Which is a segue to the current and less fraught phase of Jane’s career. She showed us images she had created in the 1970s. There was figuration but she described difficulty with free hand drawing.

During the last iteration of Hudson’s Antiques there wasn’t much traffic on Water Street in Williamstown. During long hours as a shopkeeper she returned to making gouache paintings. These entail geometric abstraction using straight edge and compass.

For design and pattern, depicting the metaphysical, she returned to the writing of Madam Blavatsky. She had first read her in the 1960s and still had the book in her library. That rekindled an interest in the occult.

(Helena Petrovna Blavatsky was a Russian occultist, philosopher, and author who co-founded the Theosophical Society in 1875. She gained an international following as the leading theoretician of Theosophy, the esoteric religion that the society promoted.)

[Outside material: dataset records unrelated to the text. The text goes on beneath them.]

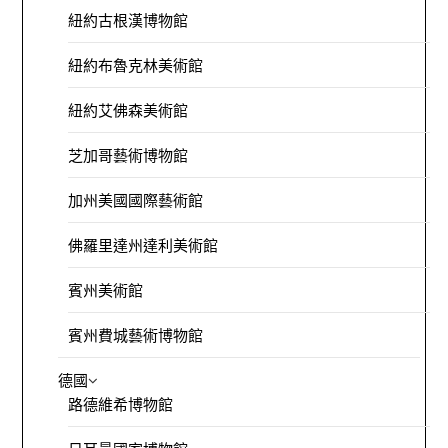
紐約古根漢博物館
紐約布魯克林美術館
紐約艾佛森美術館
芝加哥藝術博物館
加州美國國際藝術館
佛羅里達州達利美術館
賓州美術館
賓州費城藝術博物館
德國
路德維希博物館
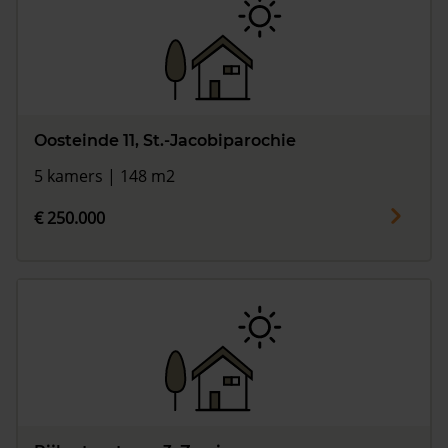
Oosteinde 11, St.-Jacobiparochie
5 kamers | 148 m2
€ 250.000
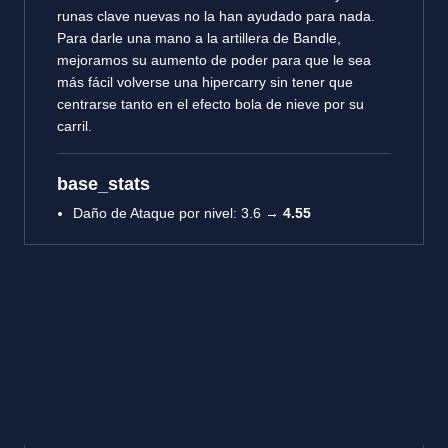
runas clave nuevas no la han ayudado para nada.
Para darle una mano a la artillera de Bandle,
mejoramos su aumento de poder para que le sea
más fácil volverse una hipercarry sin tener que
centrarse tanto en el efecto bola de nieve por su
carril.
base_stats
Daño de Ataque por nivel: 3.6 →
4.55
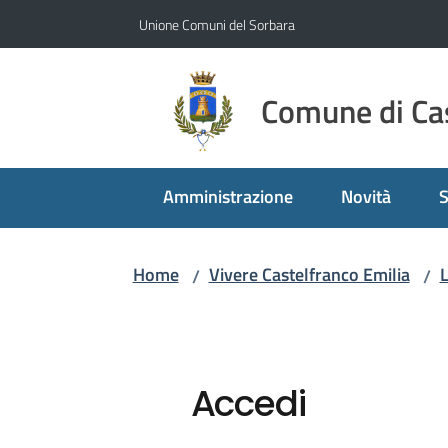
Vai al contenuto
Vai alla navigazione
Vai al footer
Unione Comuni del Sorbara
Comune di Cas
Amministrazione
Novità
S
Home
Vivere Castelfranco Emilia
/
/
Accedi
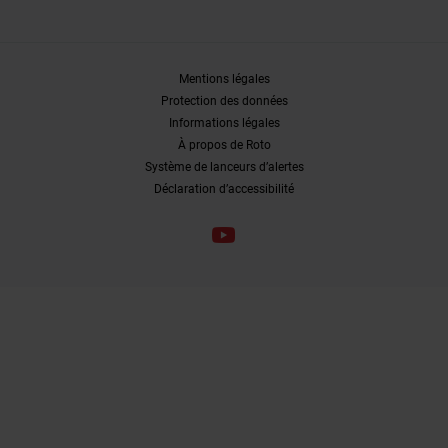
Mentions légales
Protection des données
Informations légales
À propos de Roto
Système de lanceurs d’alertes
Déclaration d’accessibilité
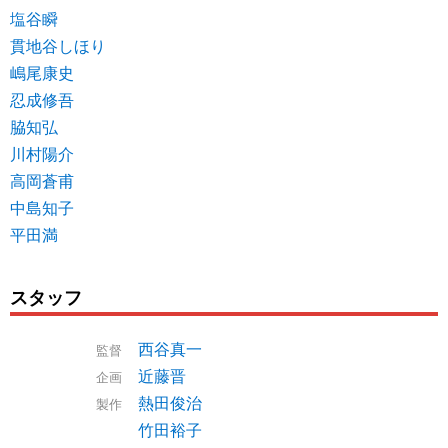
塩谷瞬
貫地谷しほり
嶋尾康史
忍成修吾
脇知弘
川村陽介
高岡蒼甫
中島知子
平田満
スタッフ
西谷真一
監督
近藤晋
企画
熱田俊治
製作
竹田裕子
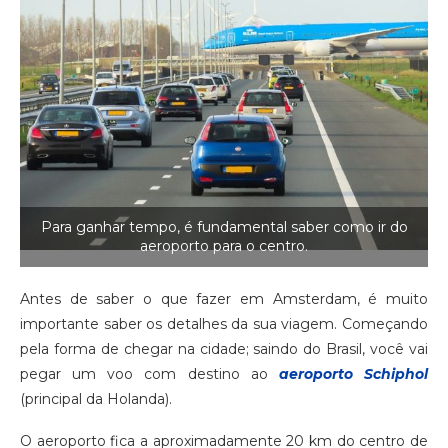
Para ganhar tempo, é fundamental saber como ir do
aeroporto para o centro.
Antes de saber o que fazer em Amsterdam, é muito
importante saber os detalhes da sua viagem. Começando
pela forma de chegar na cidade; saindo do Brasil, você vai
pegar um voo com destino ao
aeroporto Schiphol
(principal da Holanda).
O aeroporto fica a aproximadamente 20 km do centro de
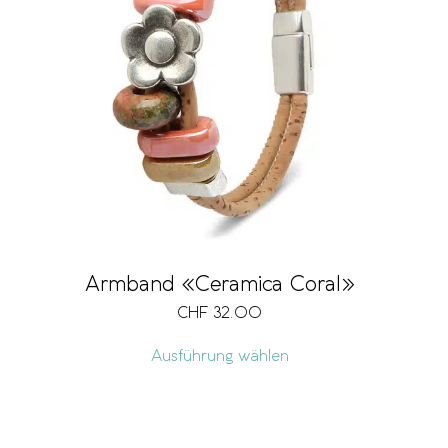
Armband «Ceramica Coral»
CHF
32.00
Ausführung wählen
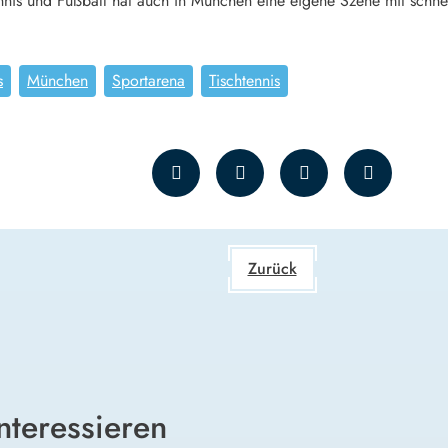
ennis und Fußball hat auch in München eine eigene Szene mit schn
s
München
Sportarena
Tischtennis
Zurück
nteressieren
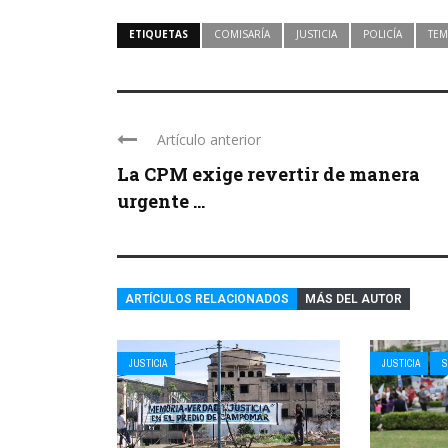
ETIQUETAS
COMISARÍA
JUSTICIA
POLICÍA
TEM
Artículo anterior
La CPM exige revertir de manera
urgente ...
ARTÍCULOS RELACIONADOS
MÁS DEL AUTOR
JUSTICIA
JUSTICIA
S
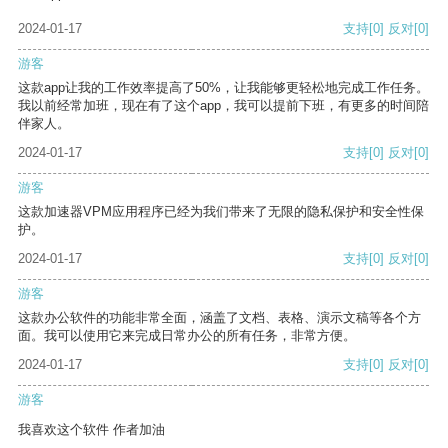
2024-01-17
支持
[0]
反对
[0]
游客
这款app让我的工作效率提高了50%，让我能够更轻松地完成工作任务。
我以前经常加班，现在有了这个app，我可以提前下班，有更多的时间陪
伴家人。
2024-01-17
支持
[0]
反对
[0]
游客
这款加速器VPM应用程序已经为我们带来了无限的隐私保护和安全性保
护。
2024-01-17
支持
[0]
反对
[0]
游客
这款办公软件的功能非常全面，涵盖了文档、表格、演示文稿等各个方
面。我可以使用它来完成日常办公的所有任务，非常方便。
2024-01-17
支持
[0]
反对
[0]
游客
我喜欢这个软件 作者加油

This work has been seen in several Berkshire exhibitions including a recent group show at Gallery 51. New work will be included there in a holiday exhibition. Her work is on view through the end of December at Tunnel City Cafe on the MASS MoCA campus.

The recent images combine mandala patterns with color abstraction in the tradition of Bauhaus artists Kandinsky and Klee. The color is applied in flat patterns within defined areas. The approach is true to early modernism with an emphasis on schematic design.

As she discussed this practice it evoked respite, introspection, and time in the studio. It may be regarded as a reprieve from decades of teaching, keeping up with media technology, and performances. Artists will readily concur that there is solace in the solitude of the studio.  It's yin yang to the experience of peforming for an audience.

There was a poignant comment about Jeff’s role in all this. Recently, he told her that God put him on earth to "train her" to become Jane.

Last night with wit, nuance, and insight we got to experience Jane being very, well, Jane. It was challenging and utterly delightful.